#### What you are asked to do
Look through the listing below and give the number of lines in which "secondary" occurs, nothing more.
*** Opening of Excerpted data ***
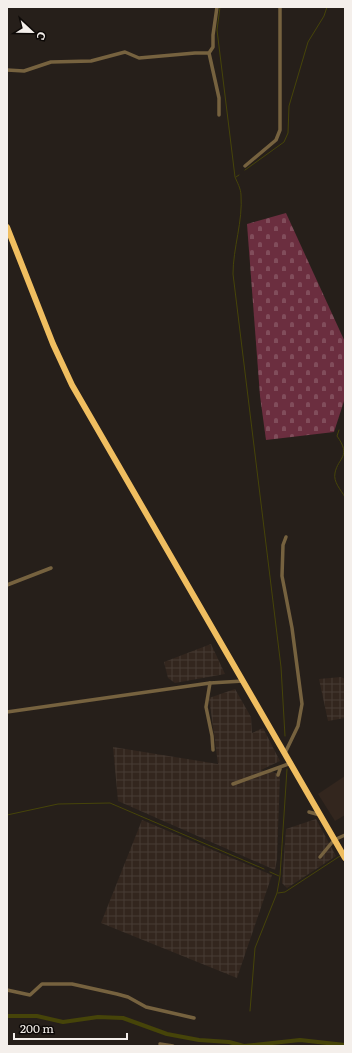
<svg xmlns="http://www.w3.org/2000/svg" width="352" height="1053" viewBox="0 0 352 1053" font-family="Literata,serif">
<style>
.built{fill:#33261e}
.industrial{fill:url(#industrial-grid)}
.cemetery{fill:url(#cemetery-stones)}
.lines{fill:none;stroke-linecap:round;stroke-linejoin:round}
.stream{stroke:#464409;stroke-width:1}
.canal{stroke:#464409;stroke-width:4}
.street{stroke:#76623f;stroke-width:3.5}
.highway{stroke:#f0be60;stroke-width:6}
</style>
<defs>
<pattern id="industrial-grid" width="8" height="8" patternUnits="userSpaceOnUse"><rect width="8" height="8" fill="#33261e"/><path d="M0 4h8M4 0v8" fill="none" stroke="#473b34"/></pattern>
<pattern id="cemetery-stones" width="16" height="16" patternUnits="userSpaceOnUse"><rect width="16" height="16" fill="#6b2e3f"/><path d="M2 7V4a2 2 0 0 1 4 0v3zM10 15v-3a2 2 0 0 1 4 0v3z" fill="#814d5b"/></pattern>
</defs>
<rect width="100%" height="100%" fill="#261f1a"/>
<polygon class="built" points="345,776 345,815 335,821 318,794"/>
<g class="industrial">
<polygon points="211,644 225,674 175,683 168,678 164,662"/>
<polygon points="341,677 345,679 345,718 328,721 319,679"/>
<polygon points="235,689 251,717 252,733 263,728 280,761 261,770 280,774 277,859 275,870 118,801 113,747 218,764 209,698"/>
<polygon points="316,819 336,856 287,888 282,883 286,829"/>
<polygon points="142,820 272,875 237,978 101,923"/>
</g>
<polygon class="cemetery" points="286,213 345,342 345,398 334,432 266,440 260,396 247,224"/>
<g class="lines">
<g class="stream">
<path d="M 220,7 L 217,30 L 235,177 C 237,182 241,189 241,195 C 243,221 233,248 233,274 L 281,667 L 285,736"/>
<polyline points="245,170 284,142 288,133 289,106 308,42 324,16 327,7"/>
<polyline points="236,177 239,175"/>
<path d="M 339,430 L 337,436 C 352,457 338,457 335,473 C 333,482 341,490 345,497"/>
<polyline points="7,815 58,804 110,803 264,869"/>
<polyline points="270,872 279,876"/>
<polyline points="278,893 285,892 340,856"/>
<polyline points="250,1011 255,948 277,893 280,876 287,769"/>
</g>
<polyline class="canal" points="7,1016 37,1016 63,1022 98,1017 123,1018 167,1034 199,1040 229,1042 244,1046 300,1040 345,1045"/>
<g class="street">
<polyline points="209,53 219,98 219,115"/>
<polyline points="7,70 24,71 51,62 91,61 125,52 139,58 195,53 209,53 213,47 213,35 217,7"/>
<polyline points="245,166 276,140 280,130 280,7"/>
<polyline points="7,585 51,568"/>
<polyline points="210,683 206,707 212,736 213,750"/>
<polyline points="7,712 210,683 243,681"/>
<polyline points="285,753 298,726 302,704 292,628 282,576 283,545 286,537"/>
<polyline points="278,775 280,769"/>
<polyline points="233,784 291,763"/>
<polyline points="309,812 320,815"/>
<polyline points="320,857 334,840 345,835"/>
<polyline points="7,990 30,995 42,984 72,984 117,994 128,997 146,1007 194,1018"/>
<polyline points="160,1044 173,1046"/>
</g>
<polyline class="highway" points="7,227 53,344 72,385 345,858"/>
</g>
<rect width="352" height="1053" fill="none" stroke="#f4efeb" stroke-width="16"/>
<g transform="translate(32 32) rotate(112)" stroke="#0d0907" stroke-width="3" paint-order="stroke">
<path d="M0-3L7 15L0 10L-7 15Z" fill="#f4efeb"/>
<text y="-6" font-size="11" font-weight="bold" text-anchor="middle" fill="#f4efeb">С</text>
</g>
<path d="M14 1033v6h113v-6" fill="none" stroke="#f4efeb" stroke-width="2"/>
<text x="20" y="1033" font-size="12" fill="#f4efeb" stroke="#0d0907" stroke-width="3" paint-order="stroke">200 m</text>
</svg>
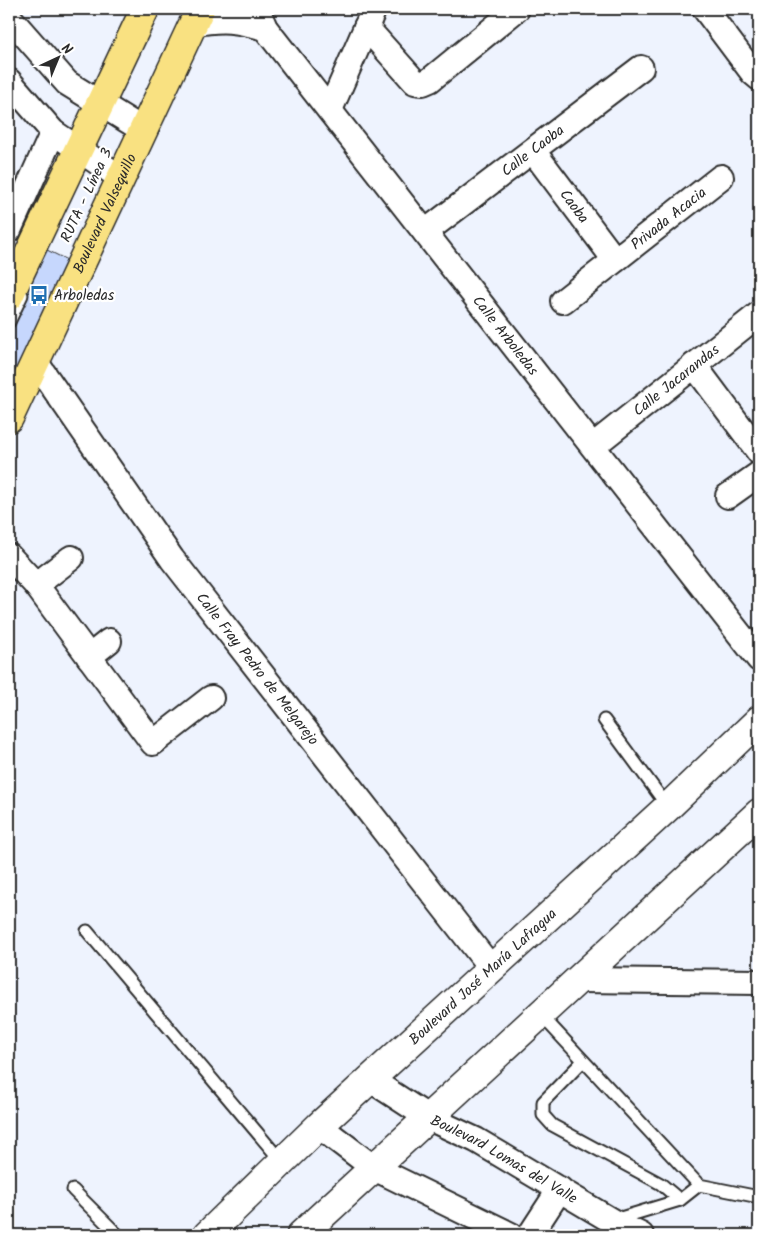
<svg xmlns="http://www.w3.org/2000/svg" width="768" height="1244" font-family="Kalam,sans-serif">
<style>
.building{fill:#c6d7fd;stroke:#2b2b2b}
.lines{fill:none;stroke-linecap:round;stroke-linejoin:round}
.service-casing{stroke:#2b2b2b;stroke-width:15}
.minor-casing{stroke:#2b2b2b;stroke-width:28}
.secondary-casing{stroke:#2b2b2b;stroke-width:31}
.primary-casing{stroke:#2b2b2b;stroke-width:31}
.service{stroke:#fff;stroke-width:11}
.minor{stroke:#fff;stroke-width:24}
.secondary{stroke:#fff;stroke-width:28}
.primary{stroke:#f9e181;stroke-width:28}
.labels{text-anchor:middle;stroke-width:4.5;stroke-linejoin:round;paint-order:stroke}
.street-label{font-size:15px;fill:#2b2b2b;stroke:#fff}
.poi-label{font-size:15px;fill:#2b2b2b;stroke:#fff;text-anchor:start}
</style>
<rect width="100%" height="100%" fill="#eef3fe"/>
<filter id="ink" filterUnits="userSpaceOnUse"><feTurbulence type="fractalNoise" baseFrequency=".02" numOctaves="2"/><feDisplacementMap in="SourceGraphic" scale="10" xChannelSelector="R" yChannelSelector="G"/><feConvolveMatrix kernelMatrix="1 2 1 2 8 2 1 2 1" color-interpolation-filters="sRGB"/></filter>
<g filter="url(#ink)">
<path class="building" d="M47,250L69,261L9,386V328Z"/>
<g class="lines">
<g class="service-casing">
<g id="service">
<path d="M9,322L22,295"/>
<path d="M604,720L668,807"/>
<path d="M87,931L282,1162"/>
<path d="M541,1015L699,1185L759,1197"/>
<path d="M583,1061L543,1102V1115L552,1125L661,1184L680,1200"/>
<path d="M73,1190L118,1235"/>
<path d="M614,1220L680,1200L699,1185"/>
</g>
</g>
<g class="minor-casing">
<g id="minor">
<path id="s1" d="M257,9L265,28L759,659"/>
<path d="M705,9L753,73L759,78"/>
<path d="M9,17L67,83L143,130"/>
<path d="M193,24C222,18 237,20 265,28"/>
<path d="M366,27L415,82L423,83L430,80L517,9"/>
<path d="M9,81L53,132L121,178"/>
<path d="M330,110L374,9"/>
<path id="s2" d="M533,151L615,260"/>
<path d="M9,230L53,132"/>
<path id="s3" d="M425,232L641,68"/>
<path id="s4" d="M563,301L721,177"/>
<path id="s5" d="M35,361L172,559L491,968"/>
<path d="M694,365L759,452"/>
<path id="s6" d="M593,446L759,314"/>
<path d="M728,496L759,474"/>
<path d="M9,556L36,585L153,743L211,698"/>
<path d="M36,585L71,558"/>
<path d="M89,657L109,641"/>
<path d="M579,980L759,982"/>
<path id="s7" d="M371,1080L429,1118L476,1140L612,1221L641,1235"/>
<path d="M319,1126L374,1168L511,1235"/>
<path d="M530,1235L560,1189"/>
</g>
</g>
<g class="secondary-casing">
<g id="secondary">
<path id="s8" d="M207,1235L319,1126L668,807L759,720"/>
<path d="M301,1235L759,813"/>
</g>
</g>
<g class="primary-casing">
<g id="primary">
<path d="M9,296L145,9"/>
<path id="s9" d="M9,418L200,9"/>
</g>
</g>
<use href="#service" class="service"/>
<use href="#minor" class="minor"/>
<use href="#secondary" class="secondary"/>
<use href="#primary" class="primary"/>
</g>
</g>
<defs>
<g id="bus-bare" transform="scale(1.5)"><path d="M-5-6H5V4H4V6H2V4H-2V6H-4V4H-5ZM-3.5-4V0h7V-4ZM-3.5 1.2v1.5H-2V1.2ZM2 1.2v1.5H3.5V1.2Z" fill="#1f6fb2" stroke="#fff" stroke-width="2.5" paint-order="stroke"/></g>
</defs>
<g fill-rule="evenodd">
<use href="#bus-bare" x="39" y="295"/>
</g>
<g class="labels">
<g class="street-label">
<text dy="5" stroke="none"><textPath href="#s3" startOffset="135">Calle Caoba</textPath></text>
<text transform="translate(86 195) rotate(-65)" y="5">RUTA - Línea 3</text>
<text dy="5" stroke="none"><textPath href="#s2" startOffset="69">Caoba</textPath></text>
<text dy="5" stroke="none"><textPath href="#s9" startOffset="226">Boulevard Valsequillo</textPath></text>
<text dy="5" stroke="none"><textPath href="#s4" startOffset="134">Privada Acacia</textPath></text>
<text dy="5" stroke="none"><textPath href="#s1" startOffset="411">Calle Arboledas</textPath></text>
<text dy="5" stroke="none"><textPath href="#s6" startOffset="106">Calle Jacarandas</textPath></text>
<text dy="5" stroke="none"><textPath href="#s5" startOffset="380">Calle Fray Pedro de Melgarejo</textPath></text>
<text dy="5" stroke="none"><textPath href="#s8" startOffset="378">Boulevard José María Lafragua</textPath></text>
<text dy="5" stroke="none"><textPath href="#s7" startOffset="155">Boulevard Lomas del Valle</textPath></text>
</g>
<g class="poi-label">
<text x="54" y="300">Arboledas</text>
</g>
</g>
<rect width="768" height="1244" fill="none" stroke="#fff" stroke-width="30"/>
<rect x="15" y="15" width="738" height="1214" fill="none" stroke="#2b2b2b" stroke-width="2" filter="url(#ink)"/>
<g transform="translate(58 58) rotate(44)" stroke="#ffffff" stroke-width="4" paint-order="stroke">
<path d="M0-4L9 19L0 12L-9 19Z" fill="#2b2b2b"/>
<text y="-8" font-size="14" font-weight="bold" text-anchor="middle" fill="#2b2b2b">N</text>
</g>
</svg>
*** Close of Excerpted data ***
#### Answer to this exercise
5